-- Problem details --
Repeat each record exactly as written, and drop any images.

(Items from a data source)
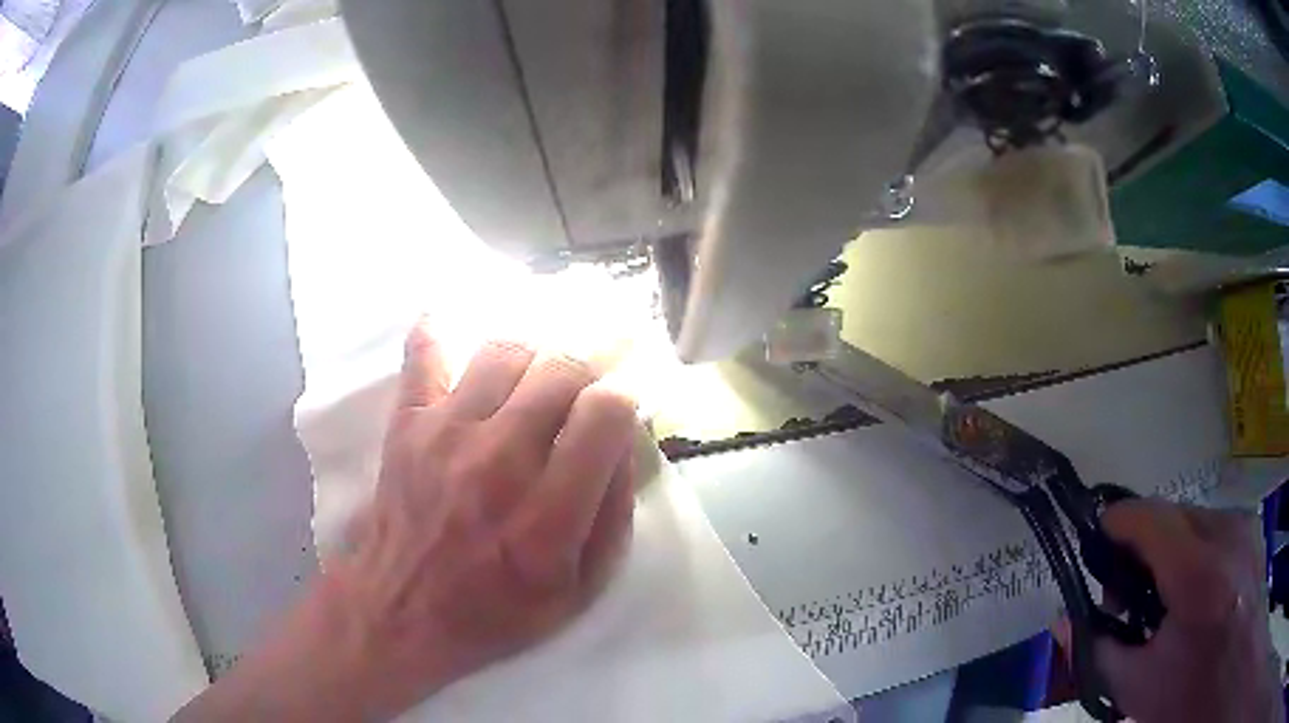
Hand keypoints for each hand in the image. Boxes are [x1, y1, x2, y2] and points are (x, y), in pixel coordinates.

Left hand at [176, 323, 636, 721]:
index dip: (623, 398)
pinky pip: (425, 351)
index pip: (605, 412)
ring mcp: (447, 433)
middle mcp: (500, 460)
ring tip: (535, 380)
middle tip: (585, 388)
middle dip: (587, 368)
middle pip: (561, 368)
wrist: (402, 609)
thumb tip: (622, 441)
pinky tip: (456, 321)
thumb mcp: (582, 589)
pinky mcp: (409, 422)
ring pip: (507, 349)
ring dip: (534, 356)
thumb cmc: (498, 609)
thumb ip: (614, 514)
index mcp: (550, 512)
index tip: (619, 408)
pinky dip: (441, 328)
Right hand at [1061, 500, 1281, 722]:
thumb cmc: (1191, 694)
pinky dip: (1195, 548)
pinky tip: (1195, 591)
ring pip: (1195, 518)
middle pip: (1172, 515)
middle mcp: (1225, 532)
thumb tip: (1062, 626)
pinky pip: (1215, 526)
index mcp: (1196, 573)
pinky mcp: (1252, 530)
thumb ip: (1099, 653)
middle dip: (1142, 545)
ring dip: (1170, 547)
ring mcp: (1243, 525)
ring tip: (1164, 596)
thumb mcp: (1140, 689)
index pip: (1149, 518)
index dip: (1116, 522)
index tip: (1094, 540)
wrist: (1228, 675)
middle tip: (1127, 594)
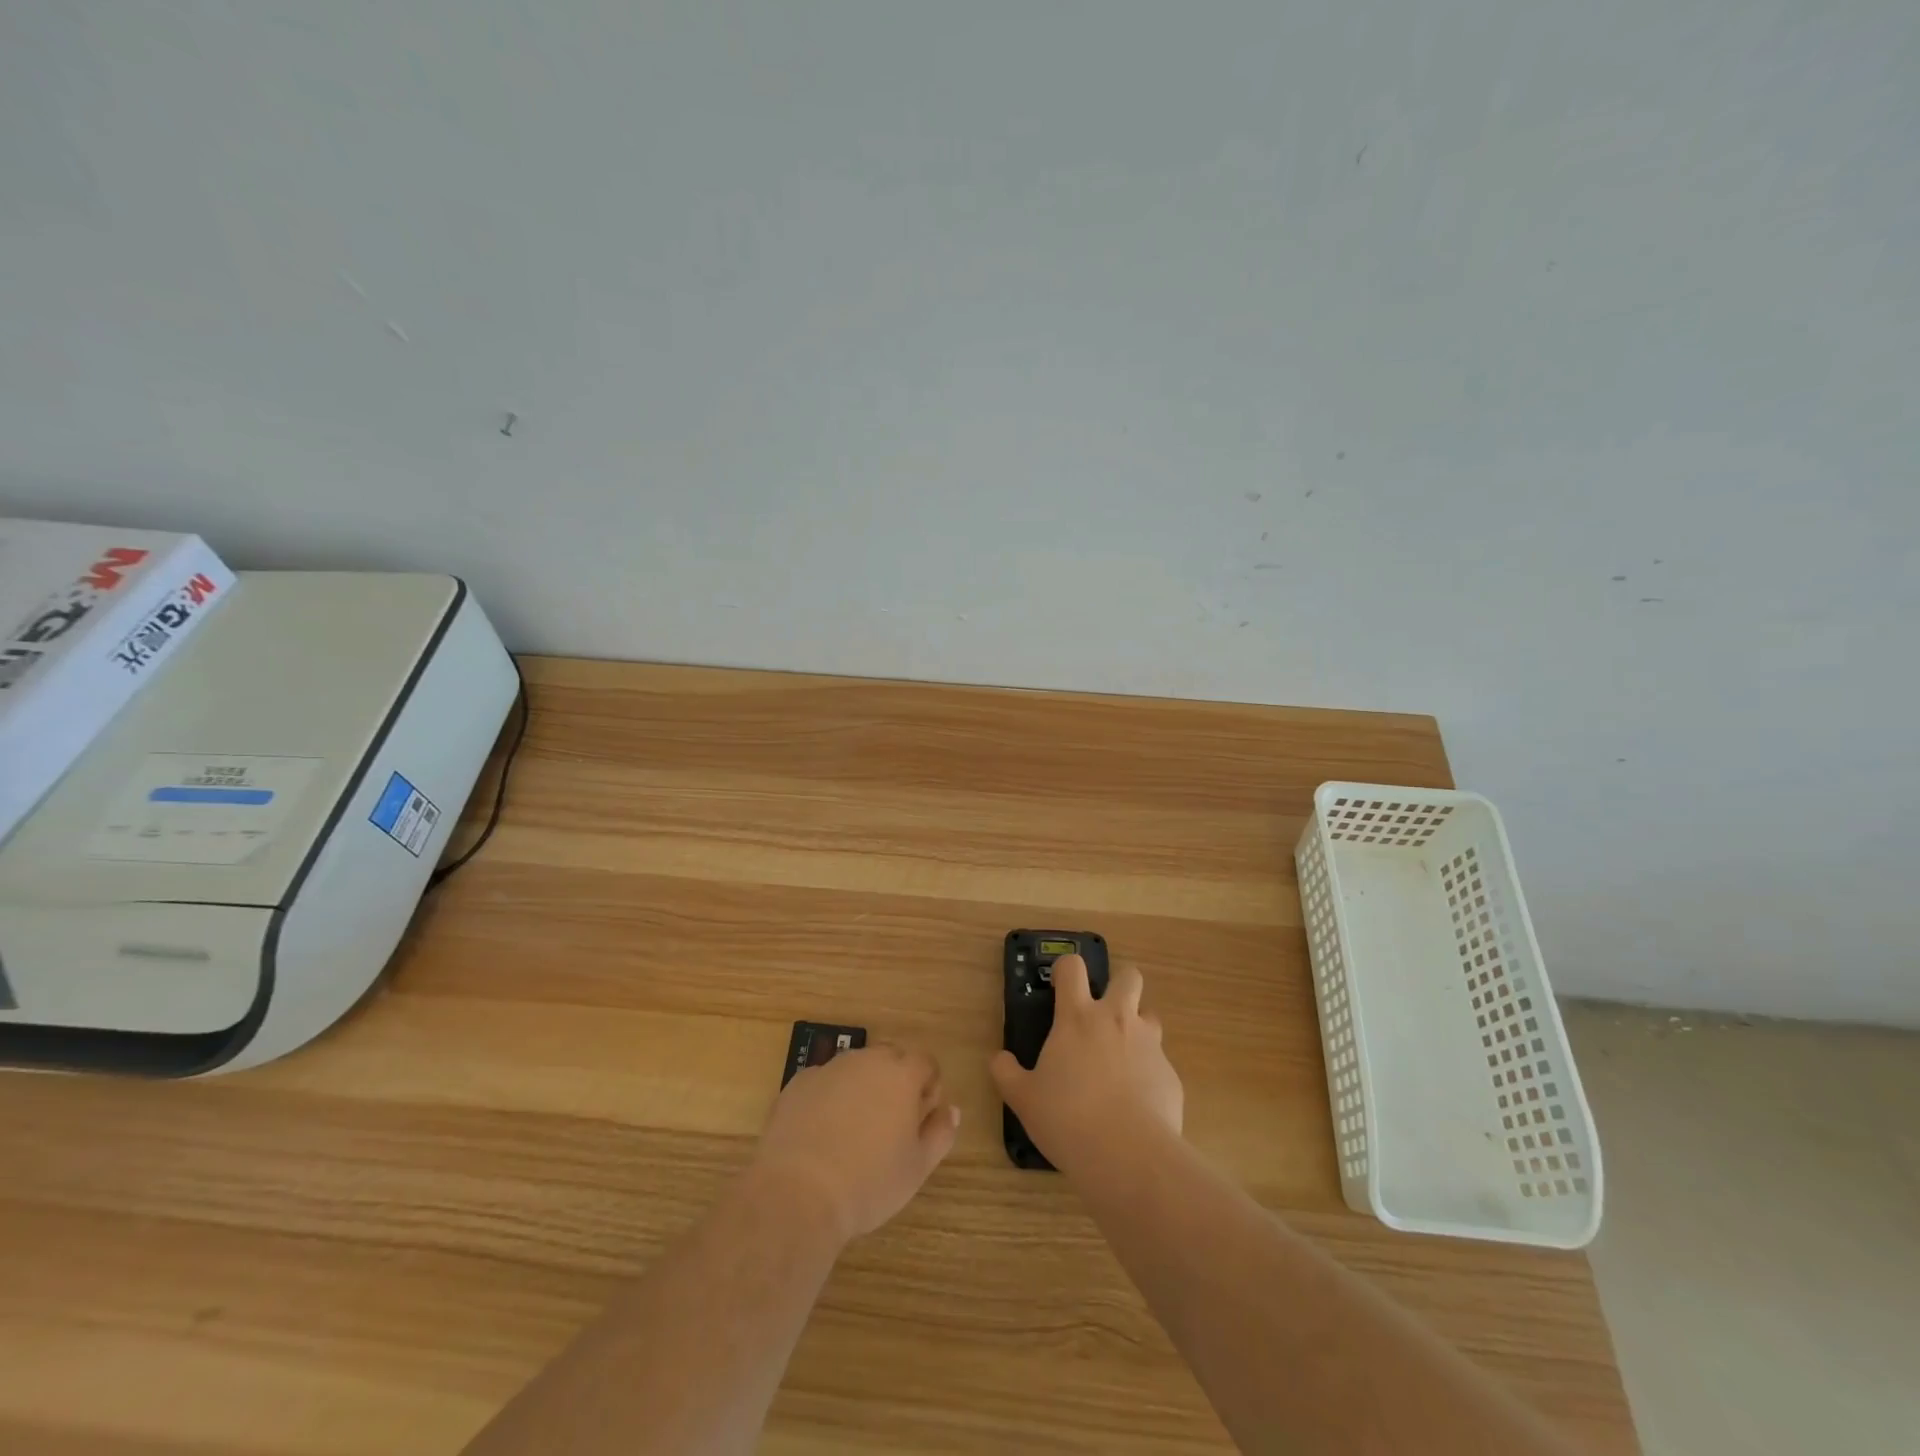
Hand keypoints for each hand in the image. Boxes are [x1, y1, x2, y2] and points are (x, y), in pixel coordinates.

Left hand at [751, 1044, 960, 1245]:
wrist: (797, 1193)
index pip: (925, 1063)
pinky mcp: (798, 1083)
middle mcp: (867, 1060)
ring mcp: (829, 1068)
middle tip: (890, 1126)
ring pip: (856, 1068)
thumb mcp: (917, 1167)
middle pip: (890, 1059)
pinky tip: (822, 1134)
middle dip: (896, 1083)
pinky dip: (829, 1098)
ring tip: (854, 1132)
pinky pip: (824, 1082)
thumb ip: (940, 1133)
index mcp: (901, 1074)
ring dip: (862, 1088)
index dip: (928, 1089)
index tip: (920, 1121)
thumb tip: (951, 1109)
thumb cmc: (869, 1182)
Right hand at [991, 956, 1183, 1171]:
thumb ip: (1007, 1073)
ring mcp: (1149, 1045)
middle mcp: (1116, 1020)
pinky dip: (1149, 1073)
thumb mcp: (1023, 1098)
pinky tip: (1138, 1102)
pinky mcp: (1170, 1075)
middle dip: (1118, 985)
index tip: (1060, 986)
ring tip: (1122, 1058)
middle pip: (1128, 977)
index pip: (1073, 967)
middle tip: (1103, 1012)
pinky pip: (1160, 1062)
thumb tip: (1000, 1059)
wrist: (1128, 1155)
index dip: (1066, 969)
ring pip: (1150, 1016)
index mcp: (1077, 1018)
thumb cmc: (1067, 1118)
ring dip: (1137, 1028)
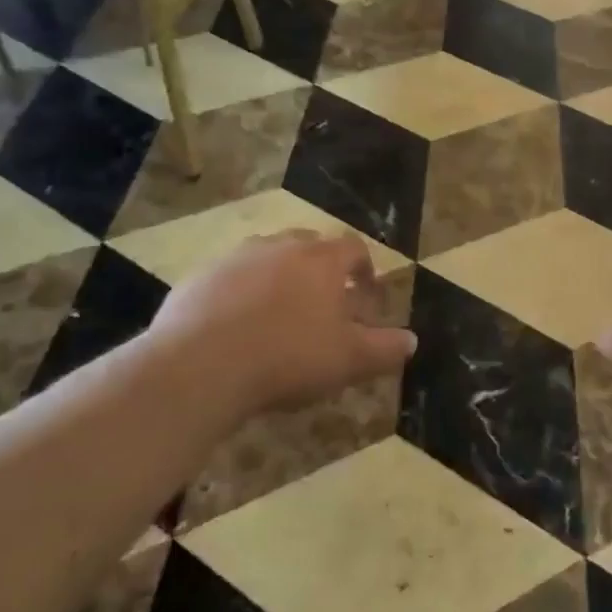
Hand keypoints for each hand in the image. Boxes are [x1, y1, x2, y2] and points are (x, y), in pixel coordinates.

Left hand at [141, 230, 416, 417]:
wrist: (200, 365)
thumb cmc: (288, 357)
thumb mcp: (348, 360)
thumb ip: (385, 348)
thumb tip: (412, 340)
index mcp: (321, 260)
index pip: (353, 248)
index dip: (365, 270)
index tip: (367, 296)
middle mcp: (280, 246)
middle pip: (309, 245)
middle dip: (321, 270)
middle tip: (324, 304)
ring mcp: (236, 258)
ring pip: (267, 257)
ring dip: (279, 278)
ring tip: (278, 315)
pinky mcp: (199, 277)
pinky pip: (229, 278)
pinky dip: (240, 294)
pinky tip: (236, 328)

-- Solved exercise --
Hand keypoints for each hand in the image. Boxes are [x1, y1, x2, y2] and points are (x, y), in pixel coordinates.

Left hand at [176, 323, 636, 721]:
index dip: (623, 398)
pinky pip: (425, 351)
index pip: (605, 412)
ring mcp: (447, 433)
middle mcp: (500, 460)
ring tip: (535, 380)
middle tip: (585, 388)
middle dip: (587, 368)
middle pip: (561, 368)
wrist: (402, 609)
thumb tip: (622, 441)
pinky tip: (456, 321)
thumb mcp: (582, 589)
pinky mcp: (409, 422)
ring pip: (507, 349)
ring dip: (534, 356)
thumb cmc: (498, 609)
thumb ip: (614, 514)
index mcp: (550, 512)
index tip: (619, 408)
pinky dip: (441, 328)
Right hand at [1061, 500, 1281, 722]:
thumb cmc: (1191, 694)
pinky dip: (1195, 548)
pinky tip: (1195, 591)
ring pip: (1195, 518)
middle pip: (1172, 515)
middle mcp: (1225, 532)
thumb tip: (1062, 626)
pinky pip: (1215, 526)
index mcp: (1196, 573)
pinky mcp: (1252, 530)
thumb ip: (1099, 653)
middle dip: (1142, 545)
ring dip: (1170, 547)
ring mcp: (1243, 525)
ring tip: (1164, 596)
thumb mcp: (1140, 689)
index pip: (1149, 518)
index dip: (1116, 522)
index tip: (1094, 540)
wrist: (1228, 675)
middle tip: (1127, 594)
Hand keypoints for each hand in the image. Boxes are [x1, y1, x2, y2] and points are (x, y), in pixel coordinates.

Left hand at [751, 1044, 960, 1245]:
wrist: (797, 1193)
index pip: (925, 1063)
pinky mcp: (798, 1083)
middle mcp: (867, 1060)
ring mcp: (829, 1068)
middle tip: (890, 1126)
ring pip: (856, 1068)
thumb mcp: (917, 1167)
middle pip: (890, 1059)
pinky tip: (822, 1134)
middle dip: (896, 1083)
pinky dip: (829, 1098)
ring tip: (854, 1132)
pinky pip: (824, 1082)
thumb ip: (940, 1133)
index mcp: (901, 1074)
ring dip: (862, 1088)
index dip: (928, 1089)
index tip: (920, 1121)
thumb tip: (951, 1109)
thumb cmc: (869, 1182)
Right hand at [991, 956, 1183, 1171]:
thumb ip: (1007, 1073)
ring mcp: (1149, 1045)
middle mcp: (1116, 1020)
pinky dip: (1149, 1073)
thumb mcp: (1023, 1098)
pinky tip: (1138, 1102)
pinky mcp: (1170, 1075)
middle dip: (1118, 985)
index tip: (1060, 986)
ring tip: (1122, 1058)
middle pip: (1128, 977)
index pip: (1073, 967)
middle tip: (1103, 1012)
pinky pip: (1160, 1062)
thumb tip: (1000, 1059)
wrist: (1128, 1155)
index dip: (1066, 969)
ring pip: (1150, 1016)
index mcp: (1077, 1018)
thumb cmc: (1067, 1118)
ring dip: (1137, 1028)
Hand keypoints for each hand in the image. Boxes are [x1, y1, x2, y2] and points are (x, y), in pixel coordinates.

Left hand at [141, 230, 416, 417]:
wrist: (200, 365)
thumb cmc: (288, 357)
thumb mcp: (348, 360)
thumb ip: (385, 348)
thumb tip: (412, 340)
index mcp: (321, 260)
index pip: (353, 248)
index dip: (365, 270)
index tip: (367, 296)
middle mcp: (280, 246)
middle pip: (309, 245)
middle dip: (321, 270)
middle tip: (324, 304)
ring mcp: (236, 258)
ring pip: (267, 257)
ring dip: (279, 278)
ring tip: (278, 315)
pinky mcp: (199, 277)
pinky pip: (229, 278)
pinky dip: (240, 294)
pinky tip: (236, 328)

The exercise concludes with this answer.